How A Mother Can Encourage the Dad to Visit More
-Talk to The Father
Start by talking to the father and let him know he is permitted to visit the child and spend some quality time with the child. A father will be encouraged to take action if he knows that he is welcome to visit. To make this work, you have to think about how it’s good for everybody; the child, you, and the father and avoid your personal feelings of resentment for the father (if you have any). In any case, encouraging visits between father and child will do far more good.
-Avoid Talking Bad About the Father in The Presence of The Child
Children are more observant and receptive to opinions than we might know. This is more potent when the opinions are coming from a parent. If a mother continues to talk bad about a child’s father, the child will lose respect for the father and as time passes, the child will begin to lose respect for the mother.
-Encourage the Child to See the Father
This can be done in subtle ways by telling the child interesting stories about the father, and by making them look forward to seeing the father. A good example can be when a child gets excited about a movie like Jurassic Park, you can state in passing that the child should ask their father to take them to the museum. This will make the child look forward to seeing his father, this will also give the father an idea of what to do during his visiting time, and it will save you the cost of a road trip and museum tickets. (Just be prepared to answer any questions about a brontosaurus)
-Teach them to respect their father
Over time, children will see the faults and shortcomings of their dads and they will largely try to act based on it. As a mother, it is up to you to call the child to order. When you make them understand that their father is only human, and humans are susceptible to making mistakes and the child should not be disrespectful to their father based on his past mistakes. This will make the child respect the father and more importantly, as the child grows older, the child will understand what you are doing and respect you for it.
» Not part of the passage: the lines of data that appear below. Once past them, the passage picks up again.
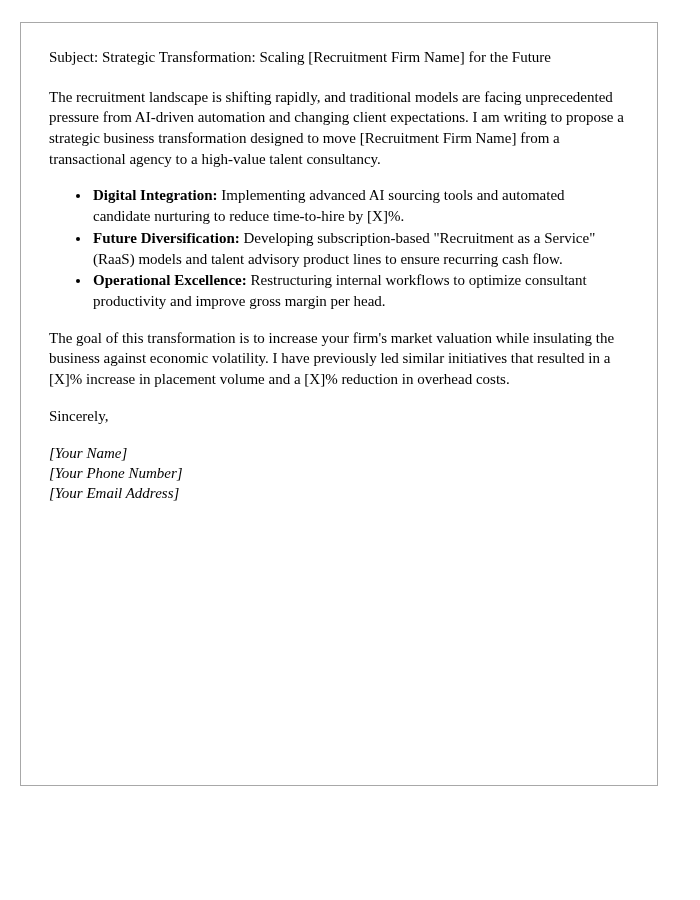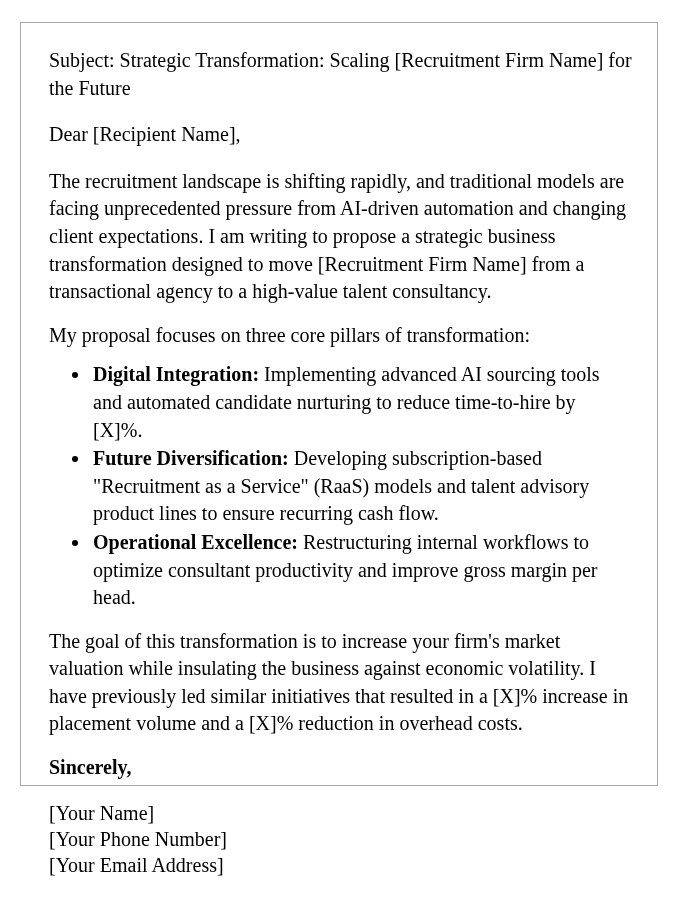--- a/index.html
+++ b/index.html
@@ -28,7 +28,7 @@
     left: 28px;
     top: 24px;
     right: 24px;
-    font-size: 20px;
+    font-size: 15px;
     line-height: 1.38;
   }
   .para {

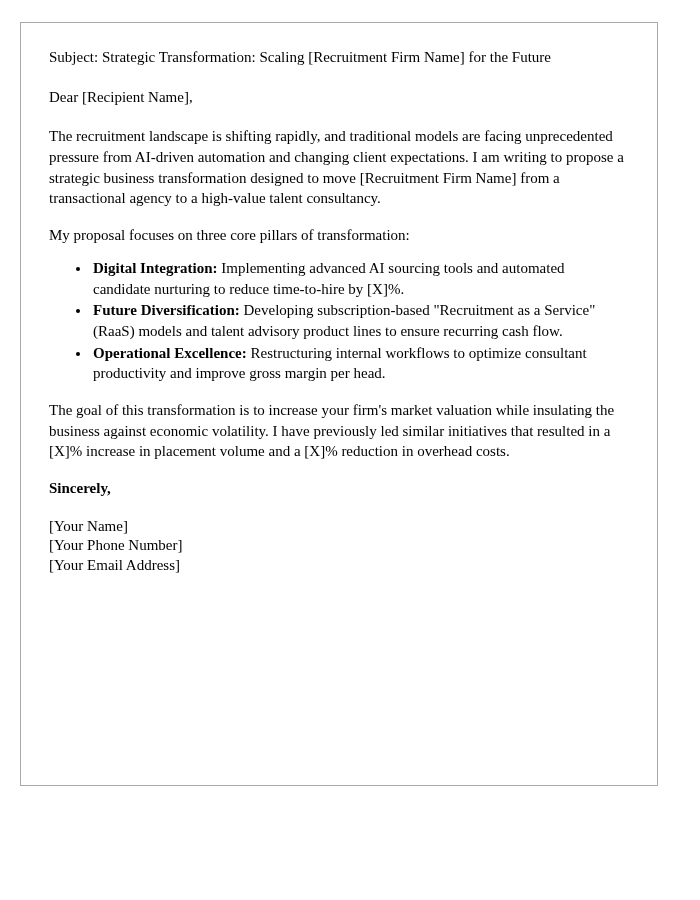--- a/index.html
+++ b/index.html
@@ -76,7 +76,6 @@
 
     <p class="para subject">Subject: Strategic Transformation: Scaling [Recruitment Firm Name] for the Future</p>
 
-    <p class="para salutation">Dear [Recipient Name],</p>
 
     <p class="para">The recruitment landscape is shifting rapidly, and traditional models are facing unprecedented pressure from AI-driven automation and changing client expectations. I am writing to propose a strategic business transformation designed to move [Recruitment Firm Name] from a transactional agency to a high-value talent consultancy.</p>
 

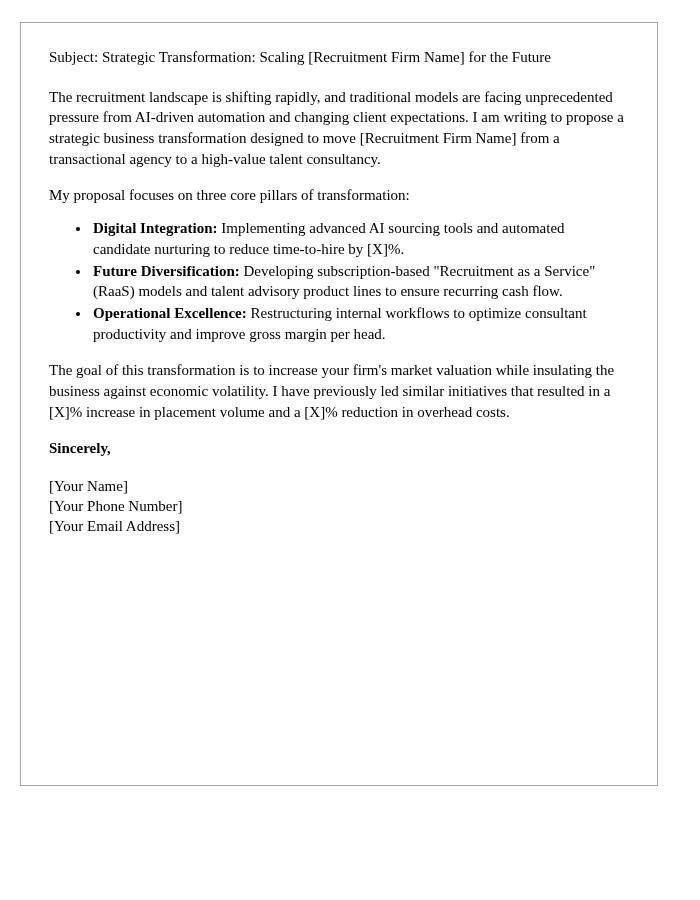--- a/index.html
+++ b/index.html
@@ -79,7 +79,6 @@
 
     <p class="para">The recruitment landscape is shifting rapidly, and traditional models are facing unprecedented pressure from AI-driven automation and changing client expectations. I am writing to propose a strategic business transformation designed to move [Recruitment Firm Name] from a transactional agency to a high-value talent consultancy.</p>
 
-    <p class="para pillars-intro">My proposal focuses on three core pillars of transformation:</p>
 
     <ul class="pillars">
       <li>

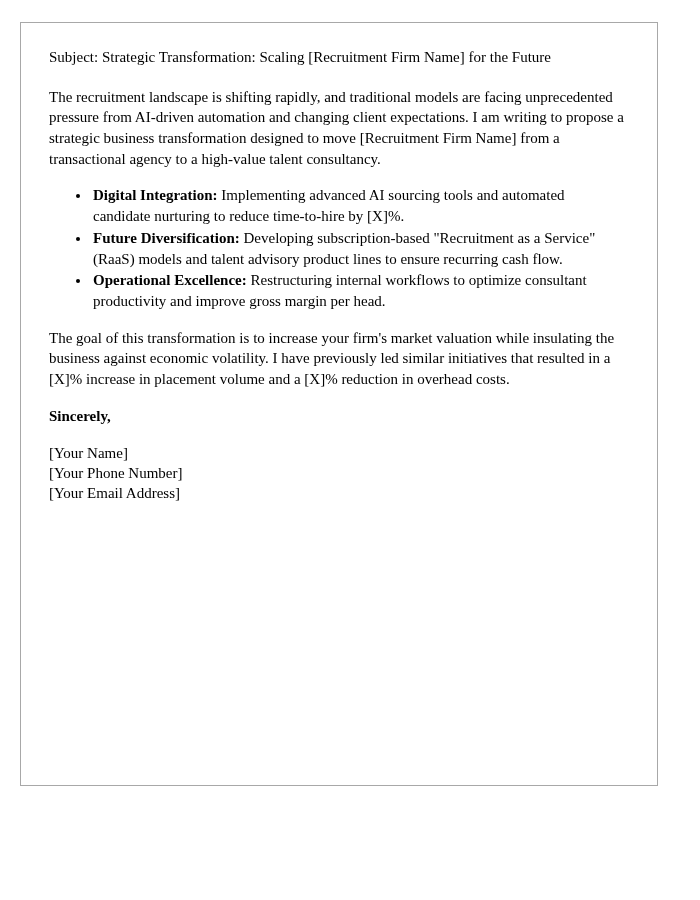--- a/index.html
+++ b/index.html
@@ -58,7 +58,6 @@
   }
   .signoff {
     margin: 0 0 18px 0;
-    font-weight: bold;
   }
   .block-lines {
     margin: 0;

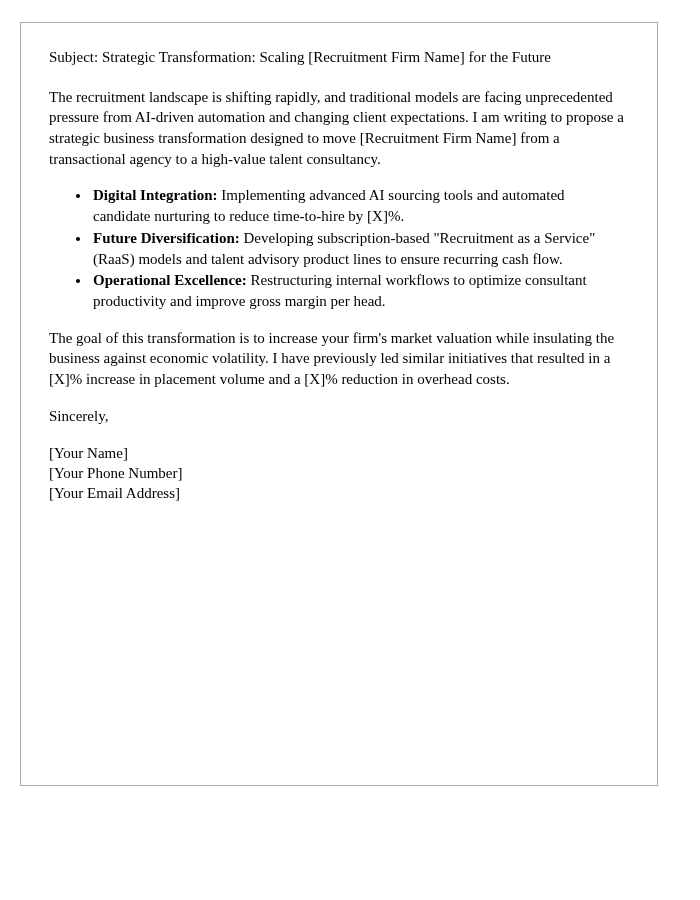--- a/index.html
+++ b/index.html
@@ -61,6 +61,7 @@
   }
   .block-lines {
     margin: 0;
+    font-style: italic;
   }
   .block-lines div {
     margin: 0;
-Do Not Escalate Minor Disagreements
When fathers visit or children visit their fathers, a few times, accidents will happen, they will come late, the children will eat some unhealthy foods, sustain minor cuts, stain their clothes with non-washable things, and more. When such happens, you can talk to the father about it instead of making a shouting match out of a minor mistake. You do not have to call the police or your lawyer when you can just call the attention of your ex to it. For the dad to be comfortable with visiting, avoid making mountains out of molehills.
In conclusion, children should be made to have as much contact with both parents as possible to give them the best growing up experience, keep them mentally healthy and to make responsible parents out of them. As you prepare to take steps to help your child become the best version of themselves, overlook the minor inconveniences because, in the long run, this is one of the best things you can do as a parent.